· Philosophie occidentale

Autopoiesis

autopoïèse (grec auto- + poièsis)

Concept forgé par Humberto Maturana et Francisco Varela (autopoiesis, vers 1972), du grec auto- (soi) et poièsis (faire, produire) : « se faire soi-même ». Il nomme le trait propre du vivant — non une substance, ni une liste de pièces, mais un mode d'organisation. Un système vivant est un réseau dont la seule fonction est de produire et régénérer les composants qui, à leur tour, produisent le réseau. Il est clos sur sa propre organisation : il ne fabrique pas un objet extérieur, il se fabrique lui-même, en continu. C'est ce bouclage — produit par ses composants, producteur de ces composants — qui distingue le vivant de tout assemblage mécanique. « Autopoïèse » en est le calque français usuel.
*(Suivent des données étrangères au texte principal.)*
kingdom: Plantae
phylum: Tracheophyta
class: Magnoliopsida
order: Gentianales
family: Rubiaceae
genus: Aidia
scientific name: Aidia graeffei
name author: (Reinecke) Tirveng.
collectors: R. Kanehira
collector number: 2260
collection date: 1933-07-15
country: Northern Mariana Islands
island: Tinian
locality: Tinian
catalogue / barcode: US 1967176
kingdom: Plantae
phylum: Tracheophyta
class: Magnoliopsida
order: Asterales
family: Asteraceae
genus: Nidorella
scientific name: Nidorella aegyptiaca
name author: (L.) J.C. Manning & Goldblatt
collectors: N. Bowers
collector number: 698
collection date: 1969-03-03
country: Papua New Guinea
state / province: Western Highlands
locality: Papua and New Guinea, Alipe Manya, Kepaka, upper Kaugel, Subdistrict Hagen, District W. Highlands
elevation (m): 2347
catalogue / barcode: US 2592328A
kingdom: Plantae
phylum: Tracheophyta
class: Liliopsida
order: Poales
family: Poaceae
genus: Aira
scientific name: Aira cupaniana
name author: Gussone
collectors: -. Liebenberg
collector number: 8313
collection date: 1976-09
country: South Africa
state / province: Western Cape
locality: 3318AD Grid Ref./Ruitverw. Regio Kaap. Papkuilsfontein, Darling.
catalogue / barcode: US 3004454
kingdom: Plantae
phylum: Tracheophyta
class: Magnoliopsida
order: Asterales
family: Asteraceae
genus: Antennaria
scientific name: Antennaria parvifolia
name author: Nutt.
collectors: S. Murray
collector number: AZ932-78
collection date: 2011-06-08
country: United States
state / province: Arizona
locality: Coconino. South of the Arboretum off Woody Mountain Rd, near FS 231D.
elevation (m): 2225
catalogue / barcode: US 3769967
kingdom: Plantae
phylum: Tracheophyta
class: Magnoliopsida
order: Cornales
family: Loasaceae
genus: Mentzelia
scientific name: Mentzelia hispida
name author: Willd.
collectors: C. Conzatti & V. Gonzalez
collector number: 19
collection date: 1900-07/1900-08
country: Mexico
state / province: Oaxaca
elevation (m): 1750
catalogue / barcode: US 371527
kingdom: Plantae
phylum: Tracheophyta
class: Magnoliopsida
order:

Autopoiesis, or "self-making," is a network pattern in which the function of each component is to participate in the production or transformation of other components in the network. In this way the network continually makes itself. It is produced by its components and in turn produces those components.
Fritjof Capra, The Web of Life: A New Scientific Understanding of Living Systems, ch. 8, « Autopoiesis—the Pattern of Life », p. 162 (Capra exposant Maturana & Varela ; citation en anglais). Anchor Books, 1996

Le mot est de Maturana et Varela, qui le coinèrent — Capra le rappelle — parce qu’aucun terme existant ne disait la chose : auto, « soi », pour l’autonomie du vivant ; poièsis, qui partage sa racine avec « poésie », pour le « faire ». Autopoiesis : « se-faire-soi-même ». « Autopoïèse » n’en est que le calque français.

La définition que retient Capra tient en une boucle : a network pattern in which the function of each component is to participate in the production or transformation of other components in the network — un motif de réseau où la fonction de chaque composant est de participer à la production ou la transformation des autres composants. Et la conséquence, tranchée : It is produced by its components and in turn produces those components. Le réseau ne produit rien d’extérieur à lui ; son produit, c’est sa propre organisation. La cellule en est l’exemple le plus simple : une membrane enclôt une chimie qui fabrique les composants qui refont la membrane qui contient la chimie.

À distinguer de la machine : un mécanisme est allopoïétique, il est assemblé du dehors à partir de pièces qui lui préexistent, et son produit est autre que lui (une montre produit l’heure, pas de la montre). Le vivant, lui, ne se laisse pas monter de l’extérieur : il s’engendre.

À distinguer aussi de la sympoièse de Donna Haraway, qui prolonge le mot en le contestant : rien ne se fait tout seul. Là où l’autopoïèse souligne la clôture organisationnelle — un système qui se produit lui-même —, la sympoïèse rappelle qu’aucun vivant ne se boucle vraiment sur soi, que tout se fait avec, en symbiose et en dépendance. Le « soi » de l’auto- est déjà une foule.